MoEPrepareAndFinalizeNaiveDPEPMonolithic

Bases: FusedMoEPrepareAndFinalizeMonolithic

Naive Prepare/Finalize for Dp/Ep case for Modular Kernels.

Uses Torch AR/RS or AR for dispatch/combine operations, applied to the router logits (the MoE kernel runs the router internally).

Source code in vllm/model_executor/layers/fused_moe/prepare_finalize/naive_dp_ep.py
class MoEPrepareAndFinalizeNaiveDPEPMonolithic(mk.FusedMoEPrepareAndFinalizeMonolithic):
    """
    Naive Prepare/Finalize for Dp/Ep case for Modular Kernels.
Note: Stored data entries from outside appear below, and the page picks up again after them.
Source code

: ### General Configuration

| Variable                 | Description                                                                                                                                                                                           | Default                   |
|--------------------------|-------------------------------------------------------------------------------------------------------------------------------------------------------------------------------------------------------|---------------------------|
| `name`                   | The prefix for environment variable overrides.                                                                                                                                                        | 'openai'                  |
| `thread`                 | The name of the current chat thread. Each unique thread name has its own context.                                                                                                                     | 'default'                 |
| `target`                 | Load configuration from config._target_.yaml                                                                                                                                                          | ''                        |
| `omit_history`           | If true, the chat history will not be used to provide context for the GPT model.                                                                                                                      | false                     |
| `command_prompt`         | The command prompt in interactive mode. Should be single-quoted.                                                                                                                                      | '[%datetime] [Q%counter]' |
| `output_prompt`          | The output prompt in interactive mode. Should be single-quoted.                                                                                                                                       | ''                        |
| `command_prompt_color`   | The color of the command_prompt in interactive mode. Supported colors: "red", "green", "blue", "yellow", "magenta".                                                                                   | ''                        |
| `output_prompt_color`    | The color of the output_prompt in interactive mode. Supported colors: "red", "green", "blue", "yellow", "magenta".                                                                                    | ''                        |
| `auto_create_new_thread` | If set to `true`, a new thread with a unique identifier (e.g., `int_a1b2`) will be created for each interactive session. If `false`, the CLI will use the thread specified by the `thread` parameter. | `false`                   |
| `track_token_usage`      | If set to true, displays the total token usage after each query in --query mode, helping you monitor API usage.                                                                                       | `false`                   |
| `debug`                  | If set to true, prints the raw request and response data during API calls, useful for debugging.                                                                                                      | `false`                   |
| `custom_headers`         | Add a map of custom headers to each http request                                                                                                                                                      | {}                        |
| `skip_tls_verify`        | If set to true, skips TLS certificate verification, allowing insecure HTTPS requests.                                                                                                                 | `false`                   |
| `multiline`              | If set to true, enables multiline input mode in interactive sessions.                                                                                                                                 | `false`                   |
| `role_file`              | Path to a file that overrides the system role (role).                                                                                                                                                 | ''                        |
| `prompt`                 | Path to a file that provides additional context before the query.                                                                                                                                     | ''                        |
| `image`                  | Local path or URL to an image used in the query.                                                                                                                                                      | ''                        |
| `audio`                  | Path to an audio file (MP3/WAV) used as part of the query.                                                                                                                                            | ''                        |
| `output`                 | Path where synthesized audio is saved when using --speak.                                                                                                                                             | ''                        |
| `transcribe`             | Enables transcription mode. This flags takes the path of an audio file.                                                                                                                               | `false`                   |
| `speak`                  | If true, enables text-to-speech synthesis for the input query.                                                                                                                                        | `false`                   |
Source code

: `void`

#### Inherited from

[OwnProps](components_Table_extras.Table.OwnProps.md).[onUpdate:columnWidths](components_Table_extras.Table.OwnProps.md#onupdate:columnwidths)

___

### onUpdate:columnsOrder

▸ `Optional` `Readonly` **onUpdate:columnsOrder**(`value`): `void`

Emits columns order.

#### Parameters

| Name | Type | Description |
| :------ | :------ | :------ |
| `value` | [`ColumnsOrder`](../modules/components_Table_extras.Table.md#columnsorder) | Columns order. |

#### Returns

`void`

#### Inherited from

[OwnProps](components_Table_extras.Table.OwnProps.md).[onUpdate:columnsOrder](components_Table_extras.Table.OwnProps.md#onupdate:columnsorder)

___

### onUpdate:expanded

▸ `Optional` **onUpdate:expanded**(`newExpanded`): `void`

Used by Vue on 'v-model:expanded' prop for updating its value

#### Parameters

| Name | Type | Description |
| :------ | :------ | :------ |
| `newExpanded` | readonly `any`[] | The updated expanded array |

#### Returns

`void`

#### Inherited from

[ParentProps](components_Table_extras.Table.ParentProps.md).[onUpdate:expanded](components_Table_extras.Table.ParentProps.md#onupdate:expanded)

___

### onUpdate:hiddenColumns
    Uses Torch AR/RS or AR for dispatch/combine operations, applied
    to the router logits (the MoE kernel runs the router internally).
    """

    def __init__(
        self,
        is_sequence_parallel: bool = False,
        num_dispatchers: int = 1,
    ) -> None:
        super().__init__()
        self.is_sequence_parallel = is_sequence_parallel
        self._num_dispatchers = num_dispatchers

    @property
    def activation_format(self) -> mk.FusedMoEActivationFormat:
        return mk.FusedMoEActivationFormat.Standard

    def max_num_tokens_per_rank(self) -> int | None:
        return None

    def topk_indices_dtype(self) -> torch.dtype | None:
        return None

    def num_dispatchers(self) -> int:
        return self._num_dispatchers

    def output_is_reduced(self) -> bool:
        return False

    def prepare(
        self,
        a1: torch.Tensor,
        router_logits: torch.Tensor,
        quant_config: FusedMoEQuantConfig,
        defer_input_quant: bool = False,
    ) -> mk.PrepareMonolithicResultType:
        """Quantize and Dispatch Router Logits."""

        a1q, scales = _quantize_and_setup_dispatch(a1, quant_config, defer_input_quant)

        res = get_ep_group().dispatch_router_logits(
            a1q,
            router_logits,
            is_sequence_parallel=self.is_sequence_parallel,
            extra_tensors=scales,
        )

        if scales is None:
            assert len(res) == 2
            a1q, router_logits = res
            a1q_scale = None
        else:
            assert len(res) == 3
            a1q, router_logits, scales = res
            a1q_scale = _unwrap_scale_and_prepare_for_moe(scales, quant_config)

        return a1q, a1q_scale, router_logits

    def finalize(
        self,
        fused_expert_output: torch.Tensor,
    ) -> torch.Tensor:
        out = get_ep_group().combine(
            fused_expert_output, is_sequence_parallel=self.is_sequence_parallel
        )
        return out

prepare

prepare(
    a1: Tensor,
    router_logits: Tensor,
    quant_config: FusedMoEQuantConfig,
    defer_input_quant: bool = False,
) -> PrepareMonolithicResultType

Quantize and Dispatch Router Logits.

Source code in vllm/model_executor/layers/fused_moe/prepare_finalize/naive_dp_ep.py
def prepare(
    self,
    a1: torch.Tensor,
    router_logits: torch.Tensor,
    quant_config: FusedMoEQuantConfig,
    defer_input_quant: bool = False,
) -> mk.PrepareMonolithicResultType:
    """Quantize and Dispatch Router Logits."""

    a1q, scales = _quantize_and_setup_dispatch(a1, quant_config, defer_input_quant)

    res = get_ep_group().dispatch_router_logits(
        a1q,
        router_logits,
        is_sequence_parallel=self.is_sequence_parallel,
        extra_tensors=scales,
    )

    if scales is None:
        assert len(res) == 2
        a1q, router_logits = res
        a1q_scale = None
    else:
        assert len(res) == 3
        a1q, router_logits, scales = res
        a1q_scale = _unwrap_scale_and_prepare_for_moe(scales, quant_config)

    return a1q, a1q_scale, router_logits